I prezzi di diesel e benzina
Il Mimit pubblica i prezzi medi dei carburanti, aggiornati, ogni mattina, a partire dalle 08:30. I dati si riferiscono alla media aritmetica – calcolata su base regionale o, nel caso delle province autonome, provinciale – dei prezzi comunicati al Ministero, in attuazione dell’art. 51, comma 1 della legge 23 luglio 2009 n. 99, dagli esercenti l’attività di vendita al pubblico di carburante per autotrazione in impianti situati fuori della rete autostradale.
Nei due giorni precedenti a oggi, cioè il 15 e il 16 luglio, e non solo, si sono notati dei rincari, soprattutto, come detto, per quanto riguarda il gasolio: ieri, 16 luglio, nello specifico è stato pari 2,040 euro al litro per il gasolio. Picco a Bolzano, con 2.076 euro. Seguono Sicilia e Friuli Venezia Giulia.

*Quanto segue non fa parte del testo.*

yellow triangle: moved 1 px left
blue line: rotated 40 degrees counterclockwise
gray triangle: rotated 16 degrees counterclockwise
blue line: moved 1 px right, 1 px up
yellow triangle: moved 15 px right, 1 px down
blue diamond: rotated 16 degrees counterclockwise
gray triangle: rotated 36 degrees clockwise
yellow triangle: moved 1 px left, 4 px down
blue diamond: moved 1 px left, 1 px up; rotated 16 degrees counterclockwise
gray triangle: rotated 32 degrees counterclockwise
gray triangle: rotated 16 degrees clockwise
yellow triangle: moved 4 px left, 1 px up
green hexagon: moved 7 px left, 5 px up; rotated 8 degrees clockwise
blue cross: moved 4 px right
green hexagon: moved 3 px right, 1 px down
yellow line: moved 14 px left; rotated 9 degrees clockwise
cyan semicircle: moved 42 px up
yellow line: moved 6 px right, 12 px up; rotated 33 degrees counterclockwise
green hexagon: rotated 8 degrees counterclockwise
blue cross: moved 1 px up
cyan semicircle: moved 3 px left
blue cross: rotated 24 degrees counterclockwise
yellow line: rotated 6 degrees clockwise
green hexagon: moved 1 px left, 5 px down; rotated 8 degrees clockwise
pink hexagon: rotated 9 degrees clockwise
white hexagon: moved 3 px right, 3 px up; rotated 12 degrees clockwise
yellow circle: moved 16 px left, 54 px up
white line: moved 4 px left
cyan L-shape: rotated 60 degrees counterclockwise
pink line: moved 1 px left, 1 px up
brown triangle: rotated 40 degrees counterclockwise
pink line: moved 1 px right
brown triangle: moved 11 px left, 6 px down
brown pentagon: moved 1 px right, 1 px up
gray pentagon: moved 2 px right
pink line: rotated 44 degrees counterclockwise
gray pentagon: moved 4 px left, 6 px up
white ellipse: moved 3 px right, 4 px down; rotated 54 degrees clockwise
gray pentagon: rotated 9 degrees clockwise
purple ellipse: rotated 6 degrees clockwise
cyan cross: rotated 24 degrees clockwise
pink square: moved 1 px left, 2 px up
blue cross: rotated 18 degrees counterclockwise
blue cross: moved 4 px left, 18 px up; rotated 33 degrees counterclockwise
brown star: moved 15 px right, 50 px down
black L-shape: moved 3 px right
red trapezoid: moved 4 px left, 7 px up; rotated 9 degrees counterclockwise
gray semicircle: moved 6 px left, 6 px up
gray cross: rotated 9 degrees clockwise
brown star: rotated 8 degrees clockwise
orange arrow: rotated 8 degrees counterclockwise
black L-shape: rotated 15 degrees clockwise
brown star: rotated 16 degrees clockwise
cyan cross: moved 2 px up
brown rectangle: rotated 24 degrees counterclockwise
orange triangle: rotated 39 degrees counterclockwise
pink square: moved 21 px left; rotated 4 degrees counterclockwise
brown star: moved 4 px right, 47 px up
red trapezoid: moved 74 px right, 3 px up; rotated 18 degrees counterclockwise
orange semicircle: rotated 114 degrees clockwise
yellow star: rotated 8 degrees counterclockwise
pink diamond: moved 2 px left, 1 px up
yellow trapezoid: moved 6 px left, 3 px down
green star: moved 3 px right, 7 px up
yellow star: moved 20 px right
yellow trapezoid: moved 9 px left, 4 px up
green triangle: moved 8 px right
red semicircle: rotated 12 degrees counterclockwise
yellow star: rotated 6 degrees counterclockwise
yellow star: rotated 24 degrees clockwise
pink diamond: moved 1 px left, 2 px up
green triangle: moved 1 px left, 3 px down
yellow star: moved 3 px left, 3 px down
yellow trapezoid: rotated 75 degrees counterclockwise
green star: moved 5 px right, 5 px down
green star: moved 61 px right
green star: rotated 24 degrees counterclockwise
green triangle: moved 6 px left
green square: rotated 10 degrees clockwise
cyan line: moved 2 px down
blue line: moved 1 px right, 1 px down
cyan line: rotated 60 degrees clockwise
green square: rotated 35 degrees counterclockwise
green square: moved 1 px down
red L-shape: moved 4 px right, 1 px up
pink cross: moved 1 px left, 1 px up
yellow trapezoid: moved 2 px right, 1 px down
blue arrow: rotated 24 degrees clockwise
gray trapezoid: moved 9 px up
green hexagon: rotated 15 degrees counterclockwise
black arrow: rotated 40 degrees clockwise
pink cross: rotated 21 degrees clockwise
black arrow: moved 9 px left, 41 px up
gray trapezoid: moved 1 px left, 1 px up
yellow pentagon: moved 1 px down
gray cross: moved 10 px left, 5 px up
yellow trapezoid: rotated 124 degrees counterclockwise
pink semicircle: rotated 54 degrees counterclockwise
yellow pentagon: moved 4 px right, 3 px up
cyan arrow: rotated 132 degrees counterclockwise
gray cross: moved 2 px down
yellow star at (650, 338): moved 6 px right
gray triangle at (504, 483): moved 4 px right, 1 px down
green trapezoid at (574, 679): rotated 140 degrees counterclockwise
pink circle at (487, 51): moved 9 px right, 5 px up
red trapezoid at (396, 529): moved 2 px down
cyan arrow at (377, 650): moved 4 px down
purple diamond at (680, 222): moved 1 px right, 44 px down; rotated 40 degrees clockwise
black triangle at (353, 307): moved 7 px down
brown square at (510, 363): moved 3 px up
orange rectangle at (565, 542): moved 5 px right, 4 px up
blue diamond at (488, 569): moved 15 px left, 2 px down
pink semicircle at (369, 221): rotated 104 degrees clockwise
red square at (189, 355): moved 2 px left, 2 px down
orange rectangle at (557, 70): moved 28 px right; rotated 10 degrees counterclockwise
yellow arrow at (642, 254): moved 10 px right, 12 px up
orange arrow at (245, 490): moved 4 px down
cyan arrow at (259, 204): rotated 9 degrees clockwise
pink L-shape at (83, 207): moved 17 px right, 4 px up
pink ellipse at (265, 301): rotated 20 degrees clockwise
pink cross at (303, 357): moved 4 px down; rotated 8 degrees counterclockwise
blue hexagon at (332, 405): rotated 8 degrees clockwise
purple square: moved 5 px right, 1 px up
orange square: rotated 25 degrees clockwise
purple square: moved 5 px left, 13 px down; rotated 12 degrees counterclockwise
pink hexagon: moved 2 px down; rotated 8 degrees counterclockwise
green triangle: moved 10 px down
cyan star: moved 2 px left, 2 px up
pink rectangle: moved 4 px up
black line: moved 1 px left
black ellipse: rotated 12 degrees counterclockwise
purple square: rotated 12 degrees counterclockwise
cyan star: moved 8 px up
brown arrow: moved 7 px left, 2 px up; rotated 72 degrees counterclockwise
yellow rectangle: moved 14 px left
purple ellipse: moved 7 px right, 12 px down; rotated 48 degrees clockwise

Sempre guardando al 16 luglio, i dati di giornata certificavano medie alte anche per la benzina che, al self, in quasi tutte le regioni è oltre 1,9 euro (1,911 euro al litro per la benzina in media). Anche in questo caso è Bolzano ad avere il valore più alto: 1,950. Seguono Sicilia e Valle d’Aosta, tutte e due a 1,933. Le uniche due regioni sotto 1,9 sono le Marche e il Lazio.
I prezzi medi sulla rete autostradale
Sulla rete autostradale, invece, il prezzo medio self, il 16 luglio, è stato di 1,998 euro al litro per la benzina (1,986 il prezzo del giorno prima) e 2,111 euro al litro per il gasolio (2,086 il prezzo del 15 luglio).
Caro vacanza per gli italiani
Federconsumatori: “Prezzi benzina e gasolio salgono più del dovuto”
“Come purtroppo avevamo paventato, l’eliminazione del taglio delle accise si è rivelata prematura e poco lungimirante. Con le nuove tensioni nello stretto di Hormuz le quotazioni del petrolio sono tornate a crescere e, con esse, i prezzi dei carburanti, ormai del tutto privi dei ritocchi sulle accise che avevano parzialmente aiutato i cittadini in questa fase di rincari”, ha fatto sapere anche Federconsumatori, il 14 settembre.
“Questi sovrapprezzi continuano a pesare in maniera ingiustificata e inaccettabile sulle tasche dei cittadini, con aggravi di +138,60 euro a famiglia in termini diretti, sui pieni di carburante, a cui si aggiungono +126,40 euro di aggravi in termini indiretti, dovuti all’aumento dei costi per il trasporto dei beni di largo consumo (che in Italia avviene per oltre l’86% su gomma)”, hanno aggiunto. “L’aggravio totale ammonta a +265 euro annui a famiglia, ma si sarebbe potuto ridurre di ben 112,80 euro annui se il governo non avesse deciso di eliminare troppo presto il taglio delle accise (nella misura prevista dall’ultimo provvedimento in tema). Una scelta che peserà sulle vacanze degli italiani, e sulle loro scelte di consumo, già condizionate da un potere di acquisto ridotto ai minimi termini dopo anni di aumenti spesso ingiustificati. È ora di riportare l’asse del dibattito politico sui cittadini, sulle loro esigenze e sulle misure utili ad aiutarli. Per questo chiediamo di assumere decisioni coraggiose: reintroducendo opportuni tagli sulle accise (magari disponendo un meccanismo di accisa mobile davvero efficace e in grado di innescarsi nel momento giusto, in cui i prezzi della materia prima superano una certa soglia di differenziale rispetto al periodo precedente)”.